At the beginning of 2024, companies must start filing their initial beneficial ownership information report with FinCEN for their businesses. The rule also mentions that any and all domestic and foreign reporting companies, whether created or registered on or after January 1, 2024, will have a 30-day timeline to file their initial report from the date of receiving the notice of their creation or registration. While all domestic and foreign reporting companies created or registered before January 1, 2024, must file their initial report by January 1, 2025.

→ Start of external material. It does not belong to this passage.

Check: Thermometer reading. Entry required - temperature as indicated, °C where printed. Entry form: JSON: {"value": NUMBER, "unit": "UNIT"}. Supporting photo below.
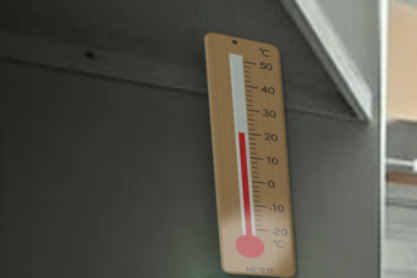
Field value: {"value": 20, "unit": "°C"}
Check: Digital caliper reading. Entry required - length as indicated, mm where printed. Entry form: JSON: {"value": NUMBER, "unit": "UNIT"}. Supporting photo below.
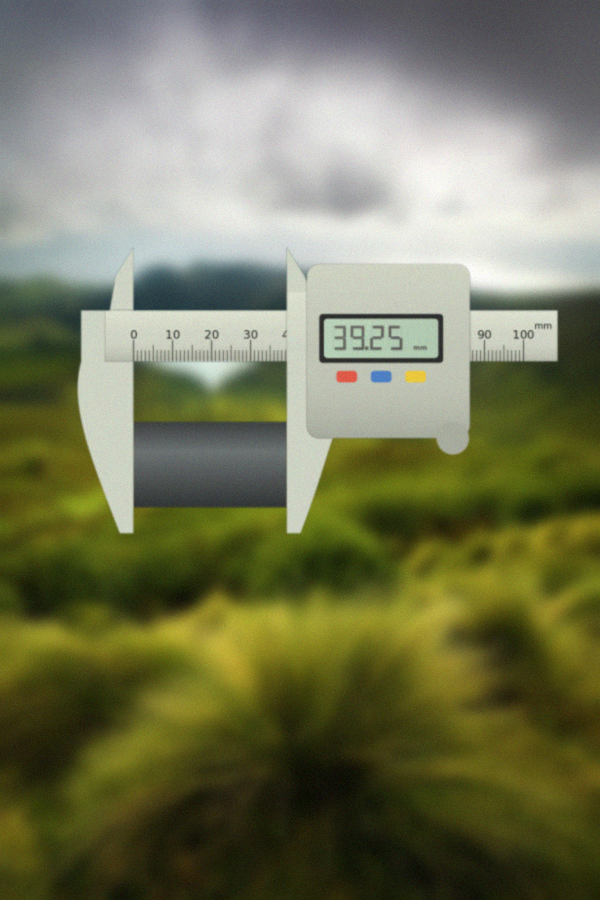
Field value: {"value": 39.25, "unit": "mm"}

The CTA is also expected to have a significant impact on the financial industry. Financial institutions will now be required to verify the beneficial ownership information of their customers, which will increase their compliance costs. However, increased transparency is expected to reduce the risk of money laundering and other illegal activities, which will benefit the financial industry in the long run. The CTA has been widely praised by anti-corruption and anti-money laundering advocates. However, some critics have raised concerns about the potential for the information collected by FinCEN to be leaked or hacked. There are also concerns about the burden that the increased compliance costs will place on small businesses.

Despite these concerns, the CTA is a significant step forward in the fight against anonymous shell companies and illegal activities such as money laundering and terrorism financing. The increased transparency will make it much more difficult for criminals to hide their activities and help ensure that corporations are held accountable for their actions.